SANGUE E LÁGRIMAS (São José Era Assim... Capítulo XII)


SANGUE   E   LÁGRIMAS

 
É bom debruçar-se com realismo sobre a partida para o exílio. A grande tentação, que é uma das formas de astúcia diabólica, é enfeitar a existência de José, de Maria e de Jesus. Dessa maneira, ela não mais nos diz respeito, ele está fora de nossas preocupações; o Cristo veio para ultrapassar nossas misérias sem vivê-las seriamente. Então, descartamos os relatos da infância como folclore; a fuga para o Egito não é mais que uma lenda.
Os apócrifos exerceram nesse domínio, como também em outros, um papel nefasto. Os milagres floresciam a cada passo, os animais ferozes vêm oferecer seus serviços, as palmeiras dobram-se para oferecer-lhes tâmaras, as fontes jorram à vontade!...

******

● **Instrução A**: Copie integralmente o texto sobre a fuga para o Egito, sem nenhuma alteração.
O texto e os registros têm origens distintas.

******

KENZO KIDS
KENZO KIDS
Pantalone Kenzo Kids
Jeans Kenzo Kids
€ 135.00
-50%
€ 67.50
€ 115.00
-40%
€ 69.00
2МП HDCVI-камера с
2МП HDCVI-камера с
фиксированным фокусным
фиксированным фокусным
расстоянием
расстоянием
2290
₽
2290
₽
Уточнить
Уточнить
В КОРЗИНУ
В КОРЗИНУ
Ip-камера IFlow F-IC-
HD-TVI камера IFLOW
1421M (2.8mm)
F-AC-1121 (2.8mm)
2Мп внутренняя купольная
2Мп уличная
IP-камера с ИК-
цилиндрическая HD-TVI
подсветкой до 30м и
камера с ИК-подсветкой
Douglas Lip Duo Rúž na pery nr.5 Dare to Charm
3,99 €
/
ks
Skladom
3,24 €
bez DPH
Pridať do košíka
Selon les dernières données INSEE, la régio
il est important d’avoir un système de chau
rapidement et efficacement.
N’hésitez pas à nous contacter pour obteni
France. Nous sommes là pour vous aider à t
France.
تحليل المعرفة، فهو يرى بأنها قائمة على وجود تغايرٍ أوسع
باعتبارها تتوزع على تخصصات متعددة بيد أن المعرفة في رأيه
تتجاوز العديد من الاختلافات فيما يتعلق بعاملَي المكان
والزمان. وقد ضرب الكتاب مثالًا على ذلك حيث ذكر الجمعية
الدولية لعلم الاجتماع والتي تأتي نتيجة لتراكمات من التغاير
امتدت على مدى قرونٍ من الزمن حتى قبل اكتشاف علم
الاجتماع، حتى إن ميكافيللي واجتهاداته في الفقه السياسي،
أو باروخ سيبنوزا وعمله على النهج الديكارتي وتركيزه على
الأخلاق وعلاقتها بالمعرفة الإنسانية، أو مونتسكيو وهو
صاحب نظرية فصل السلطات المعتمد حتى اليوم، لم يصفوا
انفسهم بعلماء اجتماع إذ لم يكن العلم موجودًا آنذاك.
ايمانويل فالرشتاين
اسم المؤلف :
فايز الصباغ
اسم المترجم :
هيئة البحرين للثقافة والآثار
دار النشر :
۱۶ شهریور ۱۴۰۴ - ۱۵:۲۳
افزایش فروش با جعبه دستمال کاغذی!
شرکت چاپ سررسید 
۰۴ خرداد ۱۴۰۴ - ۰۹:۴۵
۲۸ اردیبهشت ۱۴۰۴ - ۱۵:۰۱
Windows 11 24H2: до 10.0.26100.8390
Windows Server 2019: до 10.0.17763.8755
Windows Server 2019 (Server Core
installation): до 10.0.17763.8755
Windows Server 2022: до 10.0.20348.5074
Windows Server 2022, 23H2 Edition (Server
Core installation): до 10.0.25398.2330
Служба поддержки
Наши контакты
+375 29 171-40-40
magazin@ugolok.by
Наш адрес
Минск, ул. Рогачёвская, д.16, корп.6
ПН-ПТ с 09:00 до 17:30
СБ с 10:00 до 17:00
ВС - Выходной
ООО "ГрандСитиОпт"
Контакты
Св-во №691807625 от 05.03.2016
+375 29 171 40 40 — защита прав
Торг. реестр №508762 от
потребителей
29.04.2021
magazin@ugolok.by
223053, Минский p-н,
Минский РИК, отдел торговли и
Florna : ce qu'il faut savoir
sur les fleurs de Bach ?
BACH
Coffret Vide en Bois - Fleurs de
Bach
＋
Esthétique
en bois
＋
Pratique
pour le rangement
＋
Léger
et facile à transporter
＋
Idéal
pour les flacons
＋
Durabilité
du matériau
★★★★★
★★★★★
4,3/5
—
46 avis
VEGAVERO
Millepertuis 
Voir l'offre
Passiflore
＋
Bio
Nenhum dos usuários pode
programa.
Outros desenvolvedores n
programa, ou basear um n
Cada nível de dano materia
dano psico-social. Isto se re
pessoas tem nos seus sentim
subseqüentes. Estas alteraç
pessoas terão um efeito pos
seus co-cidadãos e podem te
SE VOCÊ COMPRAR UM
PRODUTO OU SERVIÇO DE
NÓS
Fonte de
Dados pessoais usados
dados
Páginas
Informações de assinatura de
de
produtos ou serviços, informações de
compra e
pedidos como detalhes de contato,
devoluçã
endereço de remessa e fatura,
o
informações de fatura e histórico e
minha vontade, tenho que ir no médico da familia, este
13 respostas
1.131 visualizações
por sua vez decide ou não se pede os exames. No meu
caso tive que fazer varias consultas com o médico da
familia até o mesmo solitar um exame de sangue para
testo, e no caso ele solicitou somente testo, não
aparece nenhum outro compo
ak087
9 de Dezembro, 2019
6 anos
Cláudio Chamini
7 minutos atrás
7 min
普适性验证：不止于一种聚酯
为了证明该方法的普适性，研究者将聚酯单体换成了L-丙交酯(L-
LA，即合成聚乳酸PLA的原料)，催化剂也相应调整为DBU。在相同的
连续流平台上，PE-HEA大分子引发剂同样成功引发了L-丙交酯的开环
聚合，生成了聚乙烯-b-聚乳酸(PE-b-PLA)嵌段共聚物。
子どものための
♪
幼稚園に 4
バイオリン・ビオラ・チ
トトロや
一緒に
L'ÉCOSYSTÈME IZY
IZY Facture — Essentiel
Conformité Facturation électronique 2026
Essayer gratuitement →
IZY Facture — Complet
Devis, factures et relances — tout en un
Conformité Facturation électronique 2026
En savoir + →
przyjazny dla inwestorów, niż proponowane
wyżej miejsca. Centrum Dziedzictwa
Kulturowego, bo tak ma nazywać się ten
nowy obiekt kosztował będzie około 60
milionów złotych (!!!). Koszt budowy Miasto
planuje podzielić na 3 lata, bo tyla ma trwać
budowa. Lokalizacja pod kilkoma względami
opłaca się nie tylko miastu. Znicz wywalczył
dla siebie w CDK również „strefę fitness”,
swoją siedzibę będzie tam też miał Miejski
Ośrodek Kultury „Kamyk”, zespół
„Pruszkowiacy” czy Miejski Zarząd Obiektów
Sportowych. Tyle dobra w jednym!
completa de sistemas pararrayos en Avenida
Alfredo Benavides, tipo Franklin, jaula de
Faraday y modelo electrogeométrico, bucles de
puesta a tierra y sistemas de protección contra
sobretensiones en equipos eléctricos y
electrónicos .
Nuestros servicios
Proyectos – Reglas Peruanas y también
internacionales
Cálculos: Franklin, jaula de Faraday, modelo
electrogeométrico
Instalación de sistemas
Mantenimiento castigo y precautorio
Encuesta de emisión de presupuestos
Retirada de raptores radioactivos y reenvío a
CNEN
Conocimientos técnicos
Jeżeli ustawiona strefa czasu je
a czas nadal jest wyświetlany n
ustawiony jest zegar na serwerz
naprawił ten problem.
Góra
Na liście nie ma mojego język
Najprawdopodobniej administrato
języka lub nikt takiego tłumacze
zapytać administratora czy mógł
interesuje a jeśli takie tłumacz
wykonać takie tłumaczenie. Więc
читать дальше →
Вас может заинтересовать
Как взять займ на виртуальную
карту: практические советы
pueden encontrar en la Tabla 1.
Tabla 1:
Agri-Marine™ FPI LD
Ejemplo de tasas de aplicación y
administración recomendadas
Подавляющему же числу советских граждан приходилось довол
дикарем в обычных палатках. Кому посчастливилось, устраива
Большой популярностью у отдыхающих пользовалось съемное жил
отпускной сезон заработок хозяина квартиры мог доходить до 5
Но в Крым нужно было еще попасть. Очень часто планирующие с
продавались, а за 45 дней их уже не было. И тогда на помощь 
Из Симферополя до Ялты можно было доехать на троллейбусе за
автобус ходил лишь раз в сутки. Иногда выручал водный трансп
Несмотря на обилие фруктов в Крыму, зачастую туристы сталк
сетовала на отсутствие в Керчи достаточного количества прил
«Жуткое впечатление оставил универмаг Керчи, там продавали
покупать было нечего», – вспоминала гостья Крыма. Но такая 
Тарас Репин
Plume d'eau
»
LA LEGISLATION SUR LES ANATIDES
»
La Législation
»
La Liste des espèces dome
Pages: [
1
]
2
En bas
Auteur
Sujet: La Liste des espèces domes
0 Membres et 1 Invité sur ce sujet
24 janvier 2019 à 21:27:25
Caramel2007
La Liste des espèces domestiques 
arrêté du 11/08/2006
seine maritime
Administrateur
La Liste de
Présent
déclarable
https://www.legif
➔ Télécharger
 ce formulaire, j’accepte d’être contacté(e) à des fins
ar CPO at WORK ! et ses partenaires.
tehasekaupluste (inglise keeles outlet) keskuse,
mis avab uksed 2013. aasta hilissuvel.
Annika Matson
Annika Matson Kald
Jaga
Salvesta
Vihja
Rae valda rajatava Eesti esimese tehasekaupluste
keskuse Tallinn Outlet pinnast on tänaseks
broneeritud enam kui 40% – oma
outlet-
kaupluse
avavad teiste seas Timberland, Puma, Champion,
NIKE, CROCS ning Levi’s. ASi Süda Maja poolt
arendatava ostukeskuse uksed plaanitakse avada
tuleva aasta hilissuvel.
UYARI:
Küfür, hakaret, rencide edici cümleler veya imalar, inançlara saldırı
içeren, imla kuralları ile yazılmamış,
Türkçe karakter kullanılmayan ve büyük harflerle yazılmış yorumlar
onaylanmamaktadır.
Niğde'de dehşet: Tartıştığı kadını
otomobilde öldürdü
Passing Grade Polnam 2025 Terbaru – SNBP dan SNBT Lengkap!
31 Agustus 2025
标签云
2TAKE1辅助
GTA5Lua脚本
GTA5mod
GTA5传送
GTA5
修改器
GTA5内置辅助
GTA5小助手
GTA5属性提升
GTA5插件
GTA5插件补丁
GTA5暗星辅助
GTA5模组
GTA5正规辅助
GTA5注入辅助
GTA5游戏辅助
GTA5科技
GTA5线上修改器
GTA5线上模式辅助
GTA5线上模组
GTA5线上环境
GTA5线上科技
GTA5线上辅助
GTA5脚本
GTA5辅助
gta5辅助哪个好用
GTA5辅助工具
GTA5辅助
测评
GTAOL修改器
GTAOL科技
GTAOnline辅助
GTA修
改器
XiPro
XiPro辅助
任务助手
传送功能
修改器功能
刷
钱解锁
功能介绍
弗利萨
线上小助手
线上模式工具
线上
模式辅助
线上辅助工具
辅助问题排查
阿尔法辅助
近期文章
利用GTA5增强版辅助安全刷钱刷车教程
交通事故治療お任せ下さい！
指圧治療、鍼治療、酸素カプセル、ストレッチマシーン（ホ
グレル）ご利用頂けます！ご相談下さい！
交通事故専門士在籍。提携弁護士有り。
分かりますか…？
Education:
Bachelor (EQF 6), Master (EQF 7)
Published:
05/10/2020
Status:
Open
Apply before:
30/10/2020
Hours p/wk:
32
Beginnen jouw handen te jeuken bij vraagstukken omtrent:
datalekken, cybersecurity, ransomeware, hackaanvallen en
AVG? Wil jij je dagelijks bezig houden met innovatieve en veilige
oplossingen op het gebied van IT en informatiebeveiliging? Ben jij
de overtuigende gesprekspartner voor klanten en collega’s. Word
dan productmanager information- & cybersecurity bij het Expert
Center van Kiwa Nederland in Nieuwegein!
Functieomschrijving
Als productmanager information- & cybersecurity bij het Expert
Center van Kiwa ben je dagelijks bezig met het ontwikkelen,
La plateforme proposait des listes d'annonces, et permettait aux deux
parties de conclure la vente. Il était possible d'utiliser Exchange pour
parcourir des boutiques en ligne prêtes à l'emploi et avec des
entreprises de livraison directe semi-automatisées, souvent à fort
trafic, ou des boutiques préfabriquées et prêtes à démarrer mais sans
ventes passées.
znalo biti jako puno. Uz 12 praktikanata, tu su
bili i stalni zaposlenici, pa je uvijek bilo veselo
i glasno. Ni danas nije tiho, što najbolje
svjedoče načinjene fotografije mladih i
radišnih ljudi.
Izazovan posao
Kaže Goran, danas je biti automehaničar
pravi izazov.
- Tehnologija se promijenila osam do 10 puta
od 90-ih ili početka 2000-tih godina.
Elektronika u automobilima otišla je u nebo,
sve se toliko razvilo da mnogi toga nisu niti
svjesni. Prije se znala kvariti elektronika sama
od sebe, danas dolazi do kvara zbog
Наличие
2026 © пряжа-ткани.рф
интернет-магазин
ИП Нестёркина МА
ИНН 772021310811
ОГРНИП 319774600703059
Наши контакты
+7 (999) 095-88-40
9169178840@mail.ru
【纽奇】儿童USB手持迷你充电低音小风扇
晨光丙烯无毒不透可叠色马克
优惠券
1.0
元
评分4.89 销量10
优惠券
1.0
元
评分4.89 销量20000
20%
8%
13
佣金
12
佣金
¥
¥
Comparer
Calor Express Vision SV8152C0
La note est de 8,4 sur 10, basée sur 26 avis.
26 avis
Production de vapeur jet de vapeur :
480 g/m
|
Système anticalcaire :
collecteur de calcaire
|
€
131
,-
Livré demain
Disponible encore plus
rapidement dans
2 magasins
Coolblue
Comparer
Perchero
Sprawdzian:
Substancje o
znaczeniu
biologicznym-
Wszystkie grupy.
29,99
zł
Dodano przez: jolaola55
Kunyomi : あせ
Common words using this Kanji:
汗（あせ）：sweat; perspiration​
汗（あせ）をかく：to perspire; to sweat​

******

● **Instrução B**: Reproduza fielmente tudo o que vai do início dos registros até a linha que contém "2Мп уличная", incluindo essa linha.

● **Resultado A**:
SANGUE E LÁGRIMAS (São José Era Assim... Capítulo XII)


SANGUE   E   LÁGRIMAS

 
É bom debruçar-se com realismo sobre a partida para o exílio. A grande tentação, que é uma das formas de astúcia diabólica, é enfeitar a existência de José, de Maria e de Jesus. Dessa maneira, ela não mais nos diz respeito, ele está fora de nossas preocupações; o Cristo veio para ultrapassar nossas misérias sem vivê-las seriamente. Então, descartamos os relatos da infância como folclore; a fuga para o Egito não é mais que uma lenda.
Os apócrifos exerceram nesse domínio, como também em outros, um papel nefasto. Os milagres floresciam a cada passo, os animais ferozes vêm oferecer seus serviços, as palmeiras dobram-se para oferecer-lhes tâmaras, as fontes jorram à vontade!...

● **Resultado B**:
KENZO KIDS
KENZO KIDS
Pantalone Kenzo Kids
Jeans Kenzo Kids
€ 135.00
-50%
€ 67.50
€ 115.00
-40%
€ 69.00
2МП HDCVI-камера с
2МП HDCVI-камера с
фиксированным фокусным
фиксированным фокусным
расстоянием
расстоянием
2290
₽
2290
₽
Уточнить
Уточнить
В КОРЗИНУ
В КОРЗИНУ
Ip-камера IFlow F-IC-
HD-TVI камера IFLOW
1421M (2.8mm)
F-AC-1121 (2.8mm)
2Мп внутренняя купольная
2Мп уличная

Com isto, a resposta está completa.